Усмехаюсь, хоть желания спорить во мне почти не остается.
— Скажешь тоже! Ты просто незнаком с моей мамой. Она — королева, даже теперь, когда, естественно, постарела и пополнела.
Кеннет поднимает указательный палец.
— Моя королева — ты. Это закон. Предлагаю больше не возвращаться к этой теме. Потому что вся твоя ревность совершенно напрасна.
Доверчиво кладу голову на его боксерское плечо.
— Я больше не ревную.
— Правда?
— Да.
Он целует меня в голову.
— Умница. — На мгновение задумывается. — Впрочем, мне твоя ревность льстит.
Пихаю его локтем в бок.
— Только не задавайся!
— Постараюсь. Хотя сложно не задаваться, если с тобой рядом самая прекрасная в мире женщина. Совершенно голая, сводящая с ума… — шепчет Кеннет мне на ухо.
— Прекрати, — смущенно бормочу я. — А то задаваться начну я.
— На здоровье, — тотчас соглашается Кеннет. — Делай, что хочешь, только оставайся собой. И будь моей.
Счастливо вздыхаю.
— Уговорил.
Какое-то время молчим. Мой взгляд возвращается к картинам. Я чувствую, хоть и не вижу лицо Кеннета, что и он смотрит на изображения молоденькой Эмили.
— А картины… — произносит он, подтверждая мою догадку, — наверное, нужно подарить их законной владелице.

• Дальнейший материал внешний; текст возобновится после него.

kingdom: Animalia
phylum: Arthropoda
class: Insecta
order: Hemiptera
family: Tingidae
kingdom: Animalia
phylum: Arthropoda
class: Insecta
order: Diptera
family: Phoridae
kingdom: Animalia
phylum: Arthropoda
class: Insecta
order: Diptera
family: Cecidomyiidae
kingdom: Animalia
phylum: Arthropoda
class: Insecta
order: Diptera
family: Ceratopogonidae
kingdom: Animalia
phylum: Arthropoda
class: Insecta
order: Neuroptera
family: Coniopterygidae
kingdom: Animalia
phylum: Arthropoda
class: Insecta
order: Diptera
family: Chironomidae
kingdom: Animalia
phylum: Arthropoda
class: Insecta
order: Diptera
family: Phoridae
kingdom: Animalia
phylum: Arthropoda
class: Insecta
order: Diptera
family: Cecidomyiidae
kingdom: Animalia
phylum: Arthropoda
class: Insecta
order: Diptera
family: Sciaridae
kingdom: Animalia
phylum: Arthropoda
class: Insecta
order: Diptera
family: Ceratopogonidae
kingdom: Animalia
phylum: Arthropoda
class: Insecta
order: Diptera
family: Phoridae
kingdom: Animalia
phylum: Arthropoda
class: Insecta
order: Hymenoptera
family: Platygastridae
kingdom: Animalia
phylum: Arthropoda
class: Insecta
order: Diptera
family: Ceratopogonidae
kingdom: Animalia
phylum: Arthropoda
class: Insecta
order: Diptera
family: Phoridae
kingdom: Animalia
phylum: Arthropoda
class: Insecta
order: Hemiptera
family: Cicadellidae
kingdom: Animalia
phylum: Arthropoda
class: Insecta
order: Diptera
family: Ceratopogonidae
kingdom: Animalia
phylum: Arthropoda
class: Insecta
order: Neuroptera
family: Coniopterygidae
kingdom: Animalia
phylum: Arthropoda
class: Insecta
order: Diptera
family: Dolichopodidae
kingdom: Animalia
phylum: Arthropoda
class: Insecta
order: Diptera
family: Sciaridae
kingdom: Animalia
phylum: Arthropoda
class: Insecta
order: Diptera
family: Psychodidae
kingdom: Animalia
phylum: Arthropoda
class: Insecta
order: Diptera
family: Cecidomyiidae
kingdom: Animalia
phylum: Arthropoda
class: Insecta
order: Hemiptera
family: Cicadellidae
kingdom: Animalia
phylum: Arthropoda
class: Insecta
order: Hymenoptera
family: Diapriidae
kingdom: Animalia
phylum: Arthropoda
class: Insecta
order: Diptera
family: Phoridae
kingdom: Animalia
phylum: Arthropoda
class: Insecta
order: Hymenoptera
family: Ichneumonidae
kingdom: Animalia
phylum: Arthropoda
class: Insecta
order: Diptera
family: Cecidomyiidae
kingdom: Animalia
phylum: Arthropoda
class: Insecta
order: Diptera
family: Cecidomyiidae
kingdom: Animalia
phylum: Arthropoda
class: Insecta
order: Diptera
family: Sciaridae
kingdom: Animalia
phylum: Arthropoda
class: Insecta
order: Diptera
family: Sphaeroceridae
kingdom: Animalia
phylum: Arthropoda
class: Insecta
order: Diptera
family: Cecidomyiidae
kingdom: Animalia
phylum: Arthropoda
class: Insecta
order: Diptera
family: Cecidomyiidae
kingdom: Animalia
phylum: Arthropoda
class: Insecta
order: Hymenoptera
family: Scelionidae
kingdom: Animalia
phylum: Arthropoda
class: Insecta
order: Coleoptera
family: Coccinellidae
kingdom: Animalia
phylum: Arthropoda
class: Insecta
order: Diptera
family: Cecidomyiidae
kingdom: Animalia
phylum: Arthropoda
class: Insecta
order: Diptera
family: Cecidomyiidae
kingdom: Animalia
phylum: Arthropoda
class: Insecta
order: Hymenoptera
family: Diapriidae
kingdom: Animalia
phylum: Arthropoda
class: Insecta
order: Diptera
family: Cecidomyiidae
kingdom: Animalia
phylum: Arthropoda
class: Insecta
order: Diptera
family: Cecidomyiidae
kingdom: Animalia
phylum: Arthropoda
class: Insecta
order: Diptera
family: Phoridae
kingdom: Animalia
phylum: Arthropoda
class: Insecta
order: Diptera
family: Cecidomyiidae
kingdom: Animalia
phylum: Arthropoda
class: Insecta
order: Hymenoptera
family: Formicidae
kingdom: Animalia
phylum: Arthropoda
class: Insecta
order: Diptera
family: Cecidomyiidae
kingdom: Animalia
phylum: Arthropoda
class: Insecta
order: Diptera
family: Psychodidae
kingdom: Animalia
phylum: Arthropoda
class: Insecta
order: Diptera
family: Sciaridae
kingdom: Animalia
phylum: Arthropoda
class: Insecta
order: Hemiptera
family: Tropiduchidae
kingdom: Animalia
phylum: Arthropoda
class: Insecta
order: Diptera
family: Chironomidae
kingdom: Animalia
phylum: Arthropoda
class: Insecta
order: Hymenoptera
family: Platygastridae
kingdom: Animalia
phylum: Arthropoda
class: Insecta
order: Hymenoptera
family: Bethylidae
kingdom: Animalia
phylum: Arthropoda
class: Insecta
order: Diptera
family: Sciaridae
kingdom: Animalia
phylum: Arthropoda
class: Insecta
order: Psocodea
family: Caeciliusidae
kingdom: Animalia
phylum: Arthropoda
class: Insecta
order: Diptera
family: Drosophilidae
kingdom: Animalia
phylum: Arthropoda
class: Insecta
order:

Мне вспоминается, как дрожали от наплыва чувств мамины губы, и я испуганно качаю головой.
— Не представляю, что с ней будет. Она ведь страдает и кается все эти годы, со мной ни разу в жизни не обмолвилась о Джейкобе.
Кеннет задумчиво потирает переносицу.
— Если мы с тобой будем вместе, рано или поздно ей придется встретиться со мной. А тогда… Тогда, хотим мы того или нет, в ее памяти всплывет даже то, что она забыла или начинает забывать. Картины будут лишь дополнением.
— Не знаю… — неуверенно бормочу я.
— У тебя есть другие предложения? Будешь всю жизнь скрывать меня от родителей? Что-нибудь врать? Думаешь, это возможно?
С минуту размышляю над его словами и качаю головой.
— Нет.
На встречу с моими родителями мы идем более двух недель спустя, когда до отъезда Кеннета остаются считанные дни. Потому что после долгих и бурных обсуждений решили подготовить маму заранее, чтобы она, чего доброго, не упала в обморок.
К операции подключили всех: Оливию с Дэном, Мэтта и папу. Мэтт сам предложил рассказать маме о моем расставании с Джонатаном и сделал это, догадываюсь, не без удовольствия, так как всегда был против того, что я живу со «старым пнем». Отец, как выяснилось, давно знал про Джейкоба — частично от самой мамы, частично от Оливии. Через неделю она и Дэн пригласили моих родителей к себе на вечеринку. Оливия, во всяком случае как она утверждает, целый вечер не отходила от мамы и говорила ей о моем новом друге, прозрачно намекая на то, что познакомились мы в Нью-Йорке, что история эта немыслимая и что ее, маму, она может поразить до глубины души, даже растрогать до слез.